Among these bets, the S&P 500 Futures pared an early Asian session gain, while US 10-year Treasury yields hovered near the highest levels since July 2019, around 2.14 percent at the time of publication. Moving on, geopolitical and commodity updates may entertain gold traders, with immediate focus on China’s Retail Sales and Industrial Production for February, which are expected to be 3.0 percent and 3.9 percent YoY, respectively, versus 1.7 percent and 4.3 percent in January. Following that, the US PPI and ECB President Lagarde’s speech will be closely monitored for new intraday cues.

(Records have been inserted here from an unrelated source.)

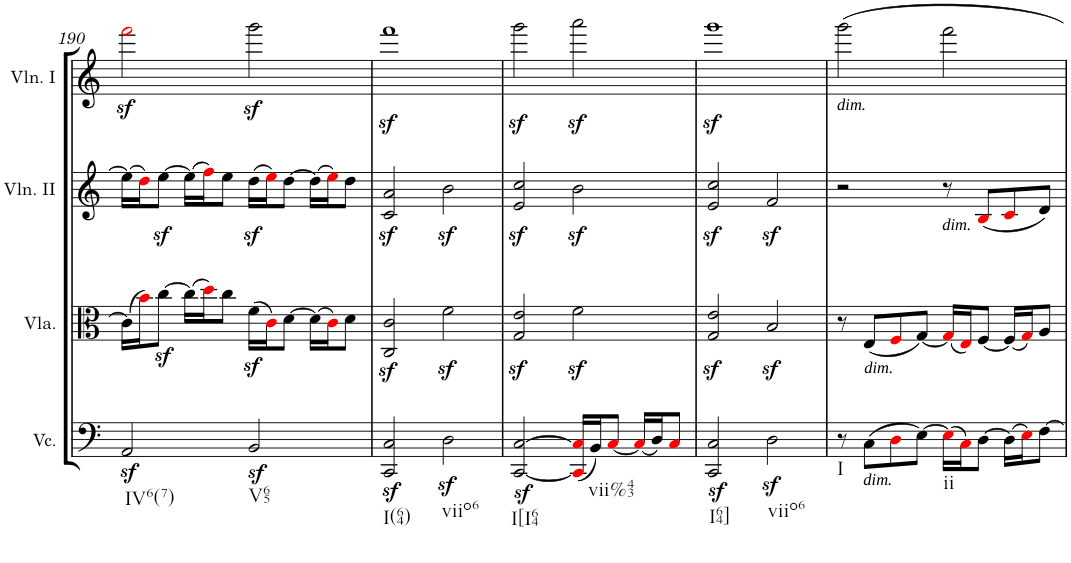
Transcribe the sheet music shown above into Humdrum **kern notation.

**kern	**kern	**kern	**kern
*part4	*part3	*part2	*part1
*staff4	*staff3	*staff2	*staff1
*I"Violoncello	*I"Viola	*I"Violin II	*I"Violin I
*I'Vc.	*I'Vla.	*I'Vln. II	*I'Vln. I
!!LO:PB:g=z
*clefC4	*clefC3	*clefG2	*clefG2
*k[]	*k[]	*k[]	*k[]
*M4/4	*M4/4	*M4/4	*M4/4
*met(c)	*met(c)	*met(c)	*met(c)
=190	=190	=190	=190
!LO:TX:b:t=IV6(7)	!	!	!
2AAz</	(16c\LL]	(16ee\LL]	2fffz<i\
.	16bi\J)	16ddi\J)	.
.	[8ccz<\J	[8eez<\J	.
.	(16cc\LL]	(16ee\LL]	.
.	16ddi\J)	16ffi\J)	.
.	8cc\J	8ee\J	.
!LO:TX:b:t=V65	!	!	!
2BBz</	(16fz<\LL	(16ddz<\LL	2gggz<\
.	16ci\J)	16eei\J)	.
.	[8d\J	[8dd\J	.
.	(16d\LL]	(16dd\LL]	.
.	16ci\J)	16eei\J)	.
.	8d\J	8dd\J	.
=191	=191	=191	=191
!LO:TX:b:t=I(64)	!	!	!
2CC/z< 2C/z<	2C/z< 2c/z<	2c/z< 2a/z<	1fffz<
!LO:TX:b:t=viio6	!	!	!
2Dz<\	2fz<\	2bz<\	.
=192	=192	=192	=192
!LO:TX:b:t=I[I64	!	!	!
[2CC/z< [2C/z<	2G/z< 2e/z<	2e/z< 2cc/z<	2gggz<\
!LO:TX:b:t=vii%43	!	!	!
(16CCi/] 16Ci/]LL	2fz<\	2bz<\	2aaaz<\
16BB/J)	.	.	.
[8Ci/J	.	.	.
(16Ci/LL]	.	.	.
16D/J)	.	.	.
8Ci/J	.	.	.
=193	=193	=193	=193
!LO:TX:b:t=I64]	!	!	!
2CC/z< 2C/z<	2G/z< 2e/z<	2e/z< 2cc/z<	1gggz<
!LO:TX:b:t=viio6	!	!	!
2Dz<\	2Bz</	2fz</	.
=194	=194	=194	=194
!	!	!	!LO:TX:b:i:t=dim.
!LO:TX:b:t=I	!	!	!
8r	8r	2r	2ggg\
!	!LO:TX:b:i:t=dim.	!	!
!LO:TX:b:i:t=dim.	!	!	!
(8C\L	(8E/L	.	.
8Di\	8Fi/	.	.
[8E\J)	[8G/J)	.	.
!	!	!LO:TX:b:i:t=dim.	!
!LO:TX:b:t=ii	!	!	!
(16Ei\LL]	(16Gi/LL]	8r	2fff\
16Ci\J)	16Ei/J)	.	.
[8D\J	[8F/J	(8Bi/L	.
(16D\LL]	(16F/LL]	8ci/	.
16Ei\J)	16Gi/J)	.	.
[8F\J	8A/J	8d/J)	.
=	=	=	=
*-	*-	*-	*-
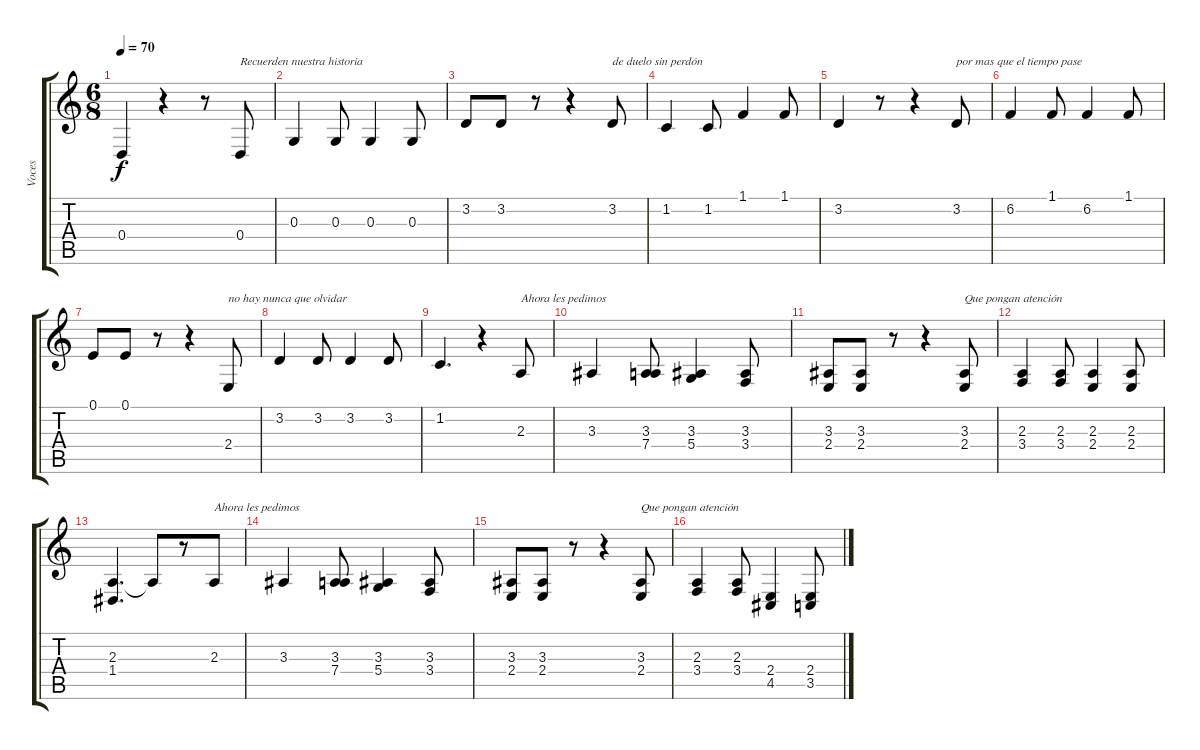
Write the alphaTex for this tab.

\track ("Voces" "Voces") {instrument synthstrings2}
\staff {score tabs}
\tuning (E4 B3 G3 D3 A2 E2) {hide}
\ts (6 8)
\tempo 70
\clef g2
\ks c
0.4.4{dy f} r.4 r.8 0.4.8{txt "Recuerden nuestra historia"} |
0.3.4 0.3.8 0.3.4 0.3.8 |
3.2.8 3.2.8 r.8 r.4 3.2.8{txt "de duelo sin perdón"} |
1.2.4 1.2.8 1.1.4 1.1.8 |
3.2.4 r.8 r.4 3.2.8{txt "por mas que el tiempo pase"} |
6.2.4 1.1.8 6.2.4 1.1.8 |
0.1.8 0.1.8 r.8 r.4 2.4.8{txt "no hay nunca que olvidar"} |
3.2.4 3.2.8 3.2.4 3.2.8 |
1.2.4{d} r.4 2.3.8{txt "Ahora les pedimos"} |
3.3.4 (3.3 7.4).8 (3.3 5.4).4 (3.3 3.4).8 |
(3.3 2.4).8 (3.3 2.4).8 r.8 r.4 (3.3 2.4).8{txt "Que pongan atención"} |
(2.3 3.4).4 (2.3 3.4).8 (2.3 2.4).4 (2.3 2.4).8 |
(2.3 1.4).4{d} 2.3{t}.8 r.8 2.3.8{txt "Ahora les pedimos"} |
3.3.4 (3.3 7.4).8 (3.3 5.4).4 (3.3 3.4).8 |
(3.3 2.4).8 (3.3 2.4).8 r.8 r.4 (3.3 2.4).8{txt "Que pongan atención"} |
(2.3 3.4).4 (2.3 3.4).8 (2.4 4.5).4 (2.4 3.5).8
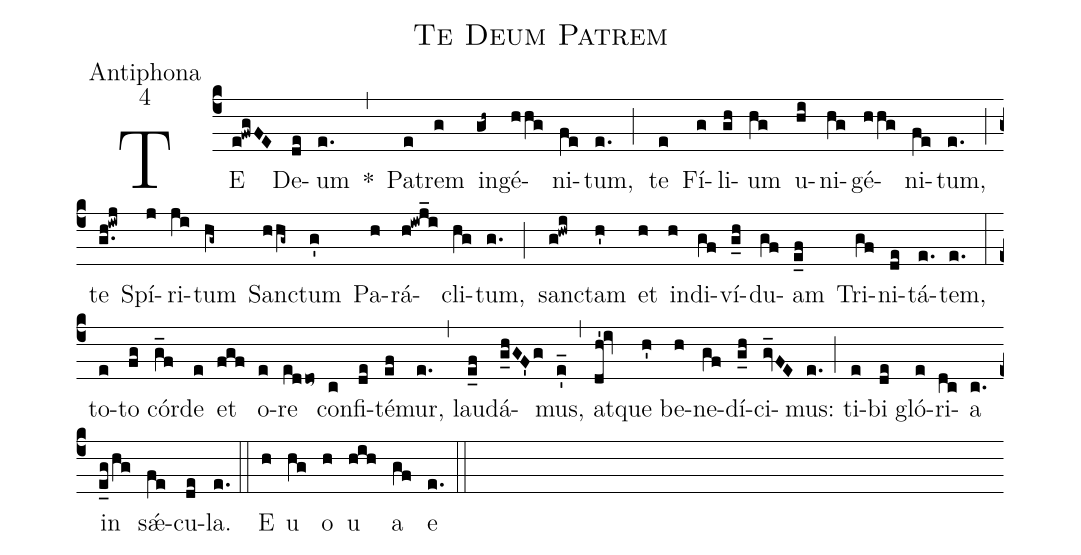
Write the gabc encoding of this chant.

name:Te Deum Patrem;
office-part:Antiphona;
mode:4;
%%
(c4) TE(e!fwgFE) De(de)um(e.) *(,) Pa(e)trem(g) in(gh~)gé(hhg)ni(fe)tum,(e.) (;) te(e) Fí(g)li(gh)um(hg) u(hi)ni(hg)gé(hhg)ni(fe)tum,(e.) (;) te(g.h!iwj) Spí(j)ri(ji)tum(hg~) San(hhg~)ctum(g') Pa(h)rá(h!iwj_i)cli(hg)tum,(g.) (;) san(g!hwi)ctam(h') et(h) in(h)di(gf)ví(g_h)du(gf)am(e_f) Tri(gf)ni(de)tá(e.)tem,(e.) (:) to(e)to(fg) cór(g_f)de(e) et(fgf) o(e)re(eddo~) con(c)fi(de)té(ef)mur,(e.) (,) lau(e_f)dá(g_hGF'g)mus,(e_') (,) at(dh'!iv)que(h') be(h)ne(gf)dí(g_h)ci(gv_FE)mus:(e.) (;) ti(e)bi(de) gló(e)ri(dc)a(c.) in(e_g/hg) sǽ(fe)cu(de)la.(e.) (::) E(h) u(hg) o(h) u(hih) a(gf) e(e.) (::)
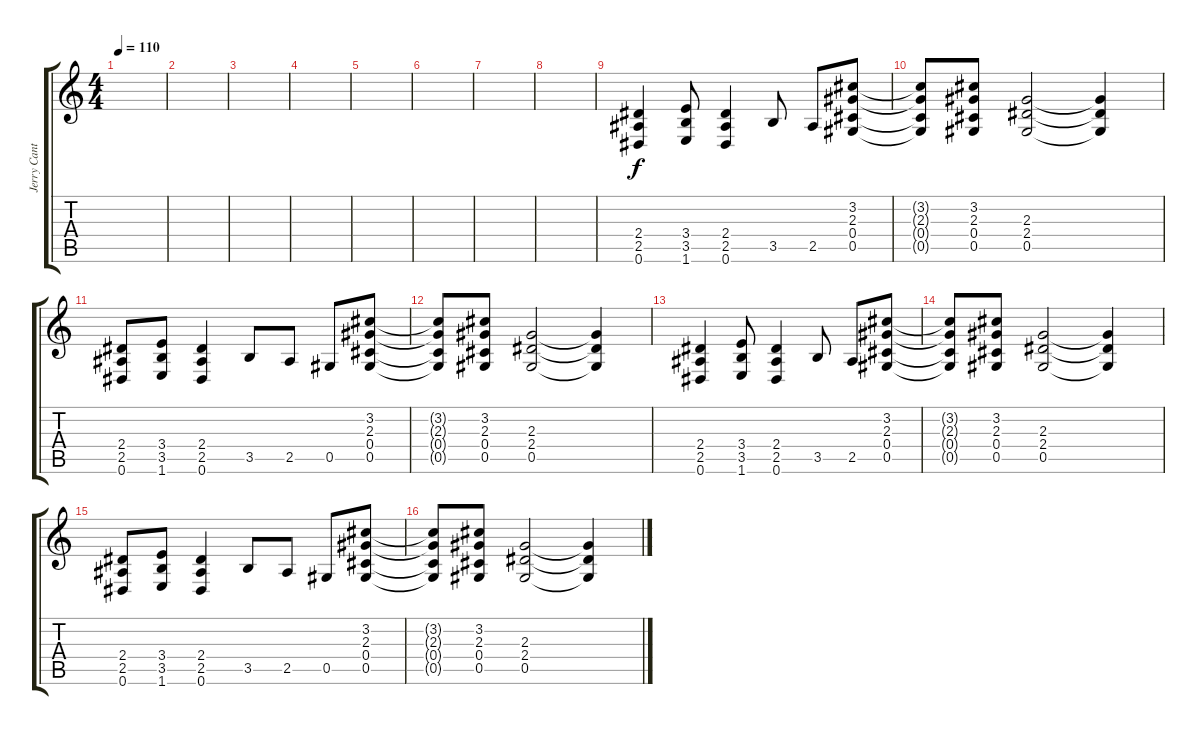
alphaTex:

\track ("Jerry Cantrell" "Jerry Cant") {instrument distortionguitar}
\staff {score tabs}
\tuning (Eb4 Bb3 Gb3 Db3 Ab2 Eb2) {hide}
\ts (4 4)
\tempo 110
\clef g2
\ks c
|
|
|
|
|
|
|
|
(2.4 2.5 0.6).4 (3.4 3.5 1.6).8 (2.4 2.5 0.6).4 3.5.8 2.5.8 (3.2 2.3 0.4 0.5).8 |
(3.2{t} 2.3{t} 0.4{t} 0.5{t}).8 (3.2 2.3 0.4 0.5).8 (2.3 2.4 0.5).2 (2.3{t} 2.4{t} 0.5{t}).4 |
(2.4 2.5 0.6).8 (3.4 3.5 1.6).8 (2.4 2.5 0.6).4 3.5.8 2.5.8 0.5.8 (3.2 2.3 0.4 0.5).8 |
(3.2{t} 2.3{t} 0.4{t} 0.5{t}).8 (3.2 2.3 0.4 0.5).8 (2.3 2.4 0.5).2 (2.3{t} 2.4{t} 0.5{t}).4 |
(2.4 2.5 0.6).4 (3.4 3.5 1.6).8 (2.4 2.5 0.6).4 3.5.8 2.5.8 (3.2 2.3 0.4 0.5).8 |
(3.2{t} 2.3{t} 0.4{t} 0.5{t}).8 (3.2 2.3 0.4 0.5).8 (2.3 2.4 0.5).2 (2.3{t} 2.4{t} 0.5{t}).4 |
(2.4 2.5 0.6).8 (3.4 3.5 1.6).8 (2.4 2.5 0.6).4 3.5.8 2.5.8 0.5.8 (3.2 2.3 0.4 0.5).8 |
(3.2{t} 2.3{t} 0.4{t} 0.5{t}).8 (3.2 2.3 0.4 0.5).8 (2.3 2.4 0.5).2 (2.3{t} 2.4{t} 0.5{t}).4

Gold extends the previous day’s downside break of an ascending support line from early February, around $1,935, towards a convergence of the 21-DMA and 38.2 percent Fibonacci retracement of the September 2021 to March 2022 upside, around $1,935. The bearish bias is also supported by the most bearish MACD signals since the beginning of the month, as well as the downward-sloping RSI line. However, a clear downside break of $1,935 will quickly direct XAU/USD bears towards the $1,900 level. However, tops recorded in November 2021, around $1,877, may pose a challenge to metal sellers in the future. Recovery moves, on the other hand, must rise above the previous support line, which was around $1,952 at the time of publication. Nonetheless, the $2,000 and $2,050 levels may pose a challenge to gold buyers before directing them to the $2,070-75 range, which includes highs from late 2020 and this month.